━━━ SOURCE INFORMATION

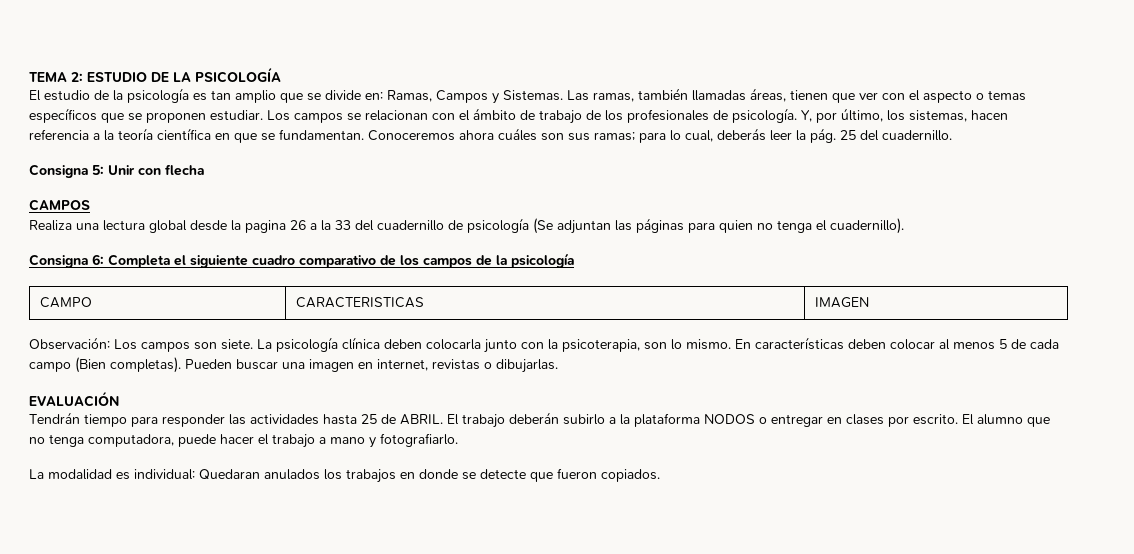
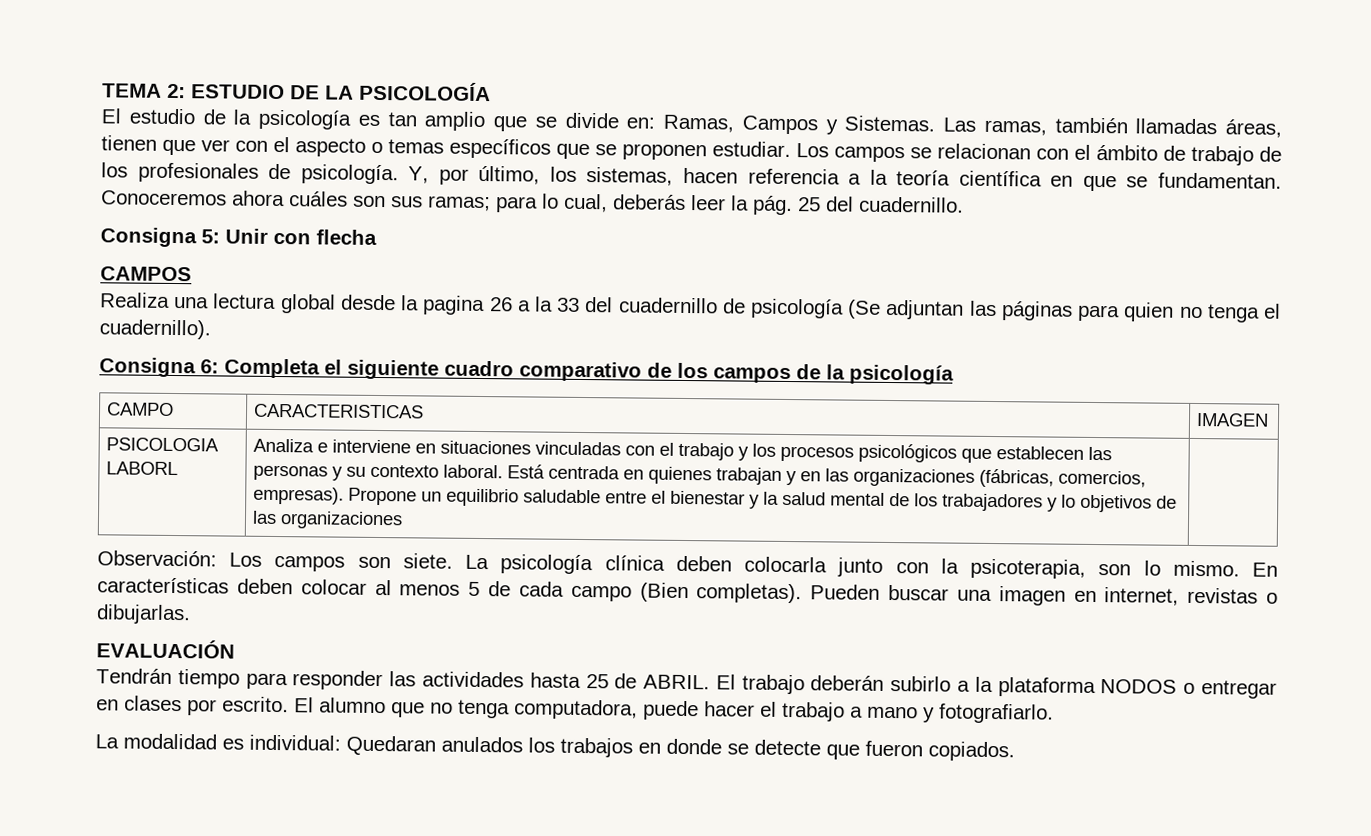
(869, 302) none -> [106,437,220,452] [106,461,179,476] [253,438,1113,464] [253,464,1147,488] [253,486,1178,513] [252,510,404,530] // PSICOLOGIA LABORL | Analiza e interviene en situaciones vinculadas con el trabajo y los procesos psicológicos que establecen las personas y su contexto laboral. Está centrada en quienes trabajan y en las organizaciones (fábricas, comercios, empresas). Propone un equilibrio saludable entre el bienestar y la salud mental de los trabajadores y lo objetivos de las organizaciones |

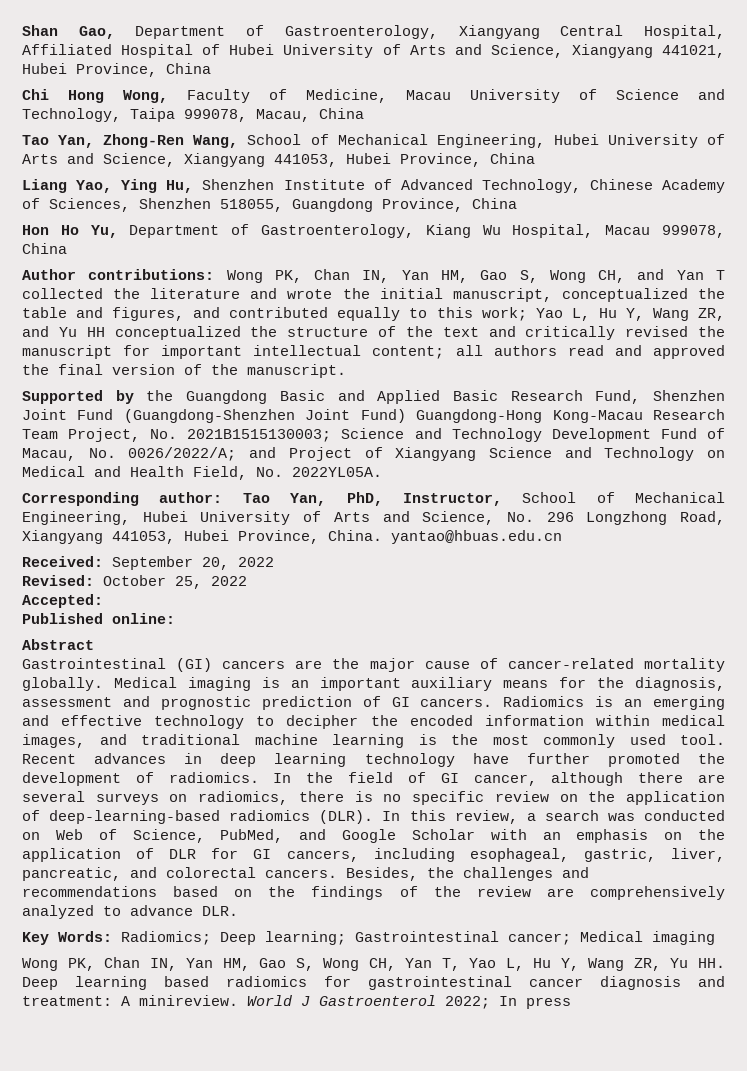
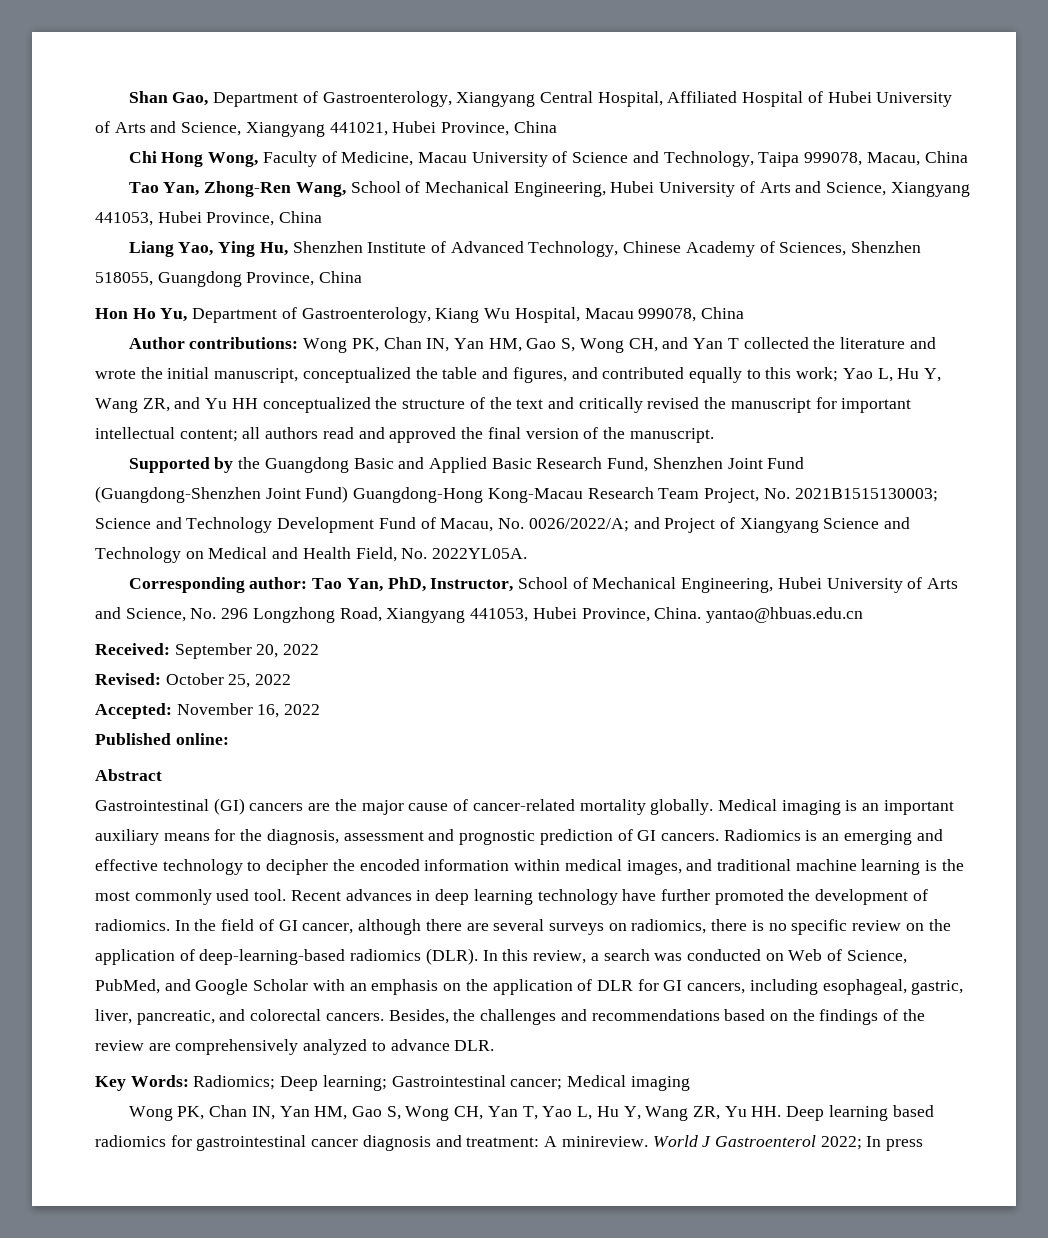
(103, 601) none -> [176,703,321,718] November 16, 2022

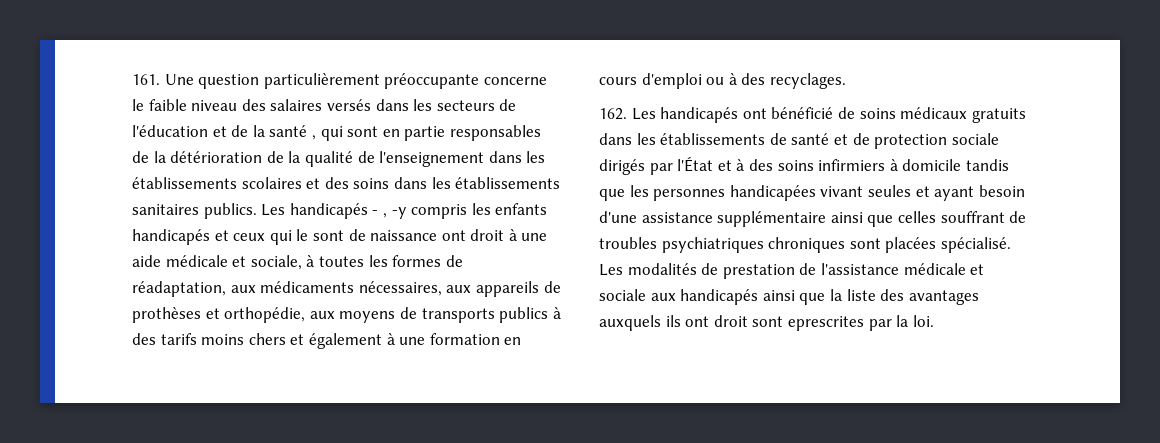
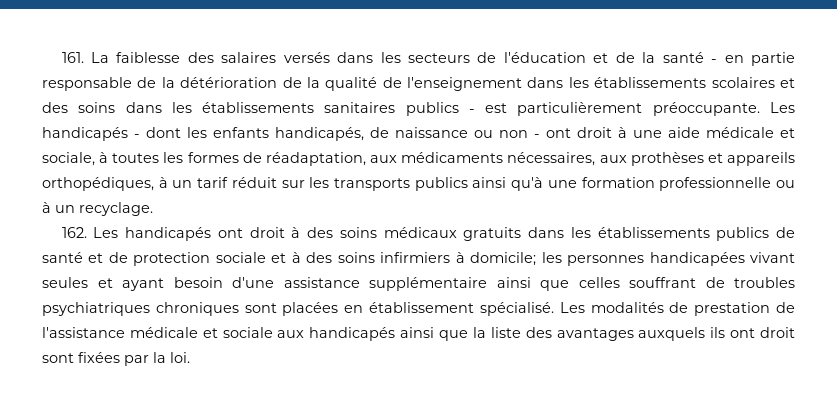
[164,73,547,89] [132,99,238,111] Une question particulièrement préoccupante concerne le faible niveau -> [90,52,181,63] La faiblesse
[311,126,379,141] , qui sont -> [711,59,718,63] -
[449,125,541,141] responsables -> [42,77,132,91] responsable
[203,203,548,219] [132,229,438,245] publics. Les handicapés - , -y compris les enfants handicapés et ceux qui le sont de naissance -> [405,102,795,116] [42,127,540,141] publics - est particulièrement préoccupante. Les handicapés - dont les enfants handicapés, de naissance ou non -
[475,281,561,297] [132,307,561,323] [132,333,522,349] [599,73,846,89] appareils de prothèses et orthopédie, aux moyens de transports publics à des tarifs moins chers et également à une formation en cours d'emploi ou à des recyclages. -> [630,152,796,166] [42,177,795,191] [42,202,153,216] prothèses et appareils orthopédiques, à un tarif réduit sur les transports publics ainsi qu'à une formation professionnelle ou à un recyclage.
[771,107,855,119] bénéficié de -> [249,227,334,238] droit à des
(766, 139) none -> [716,227,770,241] publics
[599,156,714,175] dirigés par l'État -> (266, 257) none
[902,159,1009,171] [599,189,625,201] domicile tandis que -> [470,252,537,266] domicile;
(937, 245) none -> [344,302,475,313] en établissement
[787,316,864,331] eprescrites -> [78,352,120,363] fixées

━━━━━━

WHAT NEEDS TO BE DONE – Although the records above contain pictures, output every line exactly and leave the pictures out.

SOLUTION FOR THIS EXERCISE –
(869, 302) none -> [106,437,220,452] [106,461,179,476] [253,438,1113,464] [253,464,1147,488] [253,486,1178,513] [252,510,404,530] // PSICOLOGIA LABORL | Analiza e interviene en situaciones vinculadas con el trabajo y los procesos psicológicos que establecen las personas y su contexto laboral. Está centrada en quienes trabajan y en las organizaciones (fábricas, comercios, empresas). Propone un equilibrio saludable entre el bienestar y la salud mental de los trabajadores y lo objetivos de las organizaciones |

(103, 601) none -> [176,703,321,718] November 16, 2022

[164,73,547,89] [132,99,238,111] Une question particulièrement préoccupante concerne le faible niveau -> [90,52,181,63] La faiblesse
[311,126,379,141] , qui sont -> [711,59,718,63] -
[449,125,541,141] responsables -> [42,77,132,91] responsable
[203,203,548,219] [132,229,438,245] publics. Les handicapés - , -y compris les enfants handicapés et ceux qui le sont de naissance -> [405,102,795,116] [42,127,540,141] publics - est particulièrement préoccupante. Les handicapés - dont les enfants handicapés, de naissance ou non -
[475,281,561,297] [132,307,561,323] [132,333,522,349] [599,73,846,89] appareils de prothèses et orthopédie, aux moyens de transports publics à des tarifs moins chers et également à une formation en cours d'emploi ou à des recyclages. -> [630,152,796,166] [42,177,795,191] [42,202,153,216] prothèses et appareils orthopédiques, à un tarif réduit sur les transports publics ainsi qu'à une formation professionnelle ou à un recyclage.
[771,107,855,119] bénéficié de -> [249,227,334,238] droit à des
(766, 139) none -> [716,227,770,241] publics
[599,156,714,175] dirigés par l'État -> (266, 257) none
[902,159,1009,171] [599,189,625,201] domicile tandis que -> [470,252,537,266] domicile;
(937, 245) none -> [344,302,475,313] en établissement
[787,316,864,331] eprescrites -> [78,352,120,363] fixées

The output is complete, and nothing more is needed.